Show Abstract | Download Original | Original Source | Check in Google Scholar | DOI: 10.32520/stmsi.v15i5.6300

Abstract

Sentiment analysis of public policies on social media is crucial for government evaluation; however, it is often challenged by highly imbalanced datasets. This study aims to address this issue through a case study on public sentiment toward bioethanol fuel policies on YouTube, where the cleaned dataset after preprocessing consisted of 2,409 comments dominated by negative sentiment (1,430 comments), followed by neutral sentiment (734 comments), and only a small number of positive sentiments (245 comments). The performance of classical Machine Learning (ML) models was severely degraded due to this imbalance, particularly in detecting the minority class.
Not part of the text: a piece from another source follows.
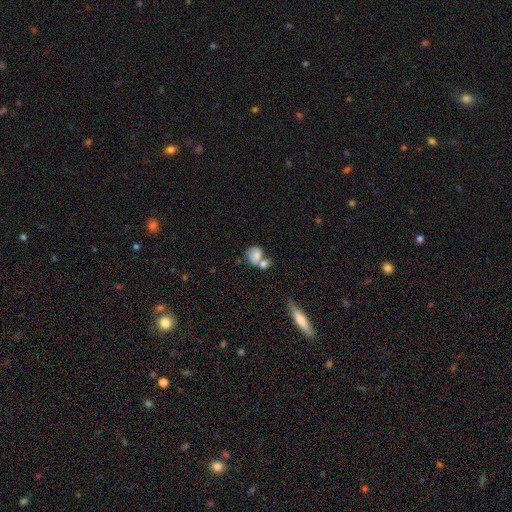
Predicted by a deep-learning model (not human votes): A smooth galaxy with no disk features (75%) that is round (53%).

Vote fractions:
- Smooth or featured? smooth: 75% / featured or disk: 17% / star or artifact: 8%
- How rounded? round: 53% / in between: 45% / cigar-shaped: 2%
- Merging? merger: 51% / none: 28% / minor disturbance: 13% / major disturbance: 7%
This study applied TF-IDF weighting for feature extraction, followed by the Synthetic Minority Oversampling Technique (SMOTE) to balance the training data (1,927 samples) before comparing the performance of three ML algorithms: Logistic Regression, Support Vector Machine (SVM), and LightGBM. The evaluation results on the testing dataset (482 samples) demonstrate that the implementation of SMOTE significantly improved the models’ ability to recognize the “Positive” class. The LightGBM model combined with SMOTE achieved the best performance, with an accuracy of 64.11%. In particular, the application of SMOTE successfully increased the minority-class F1-score from a baseline of 18.18% to 35.29%. These findings confirm that handling imbalanced data is a critical step in producing valid and reliable sentiment analysis results.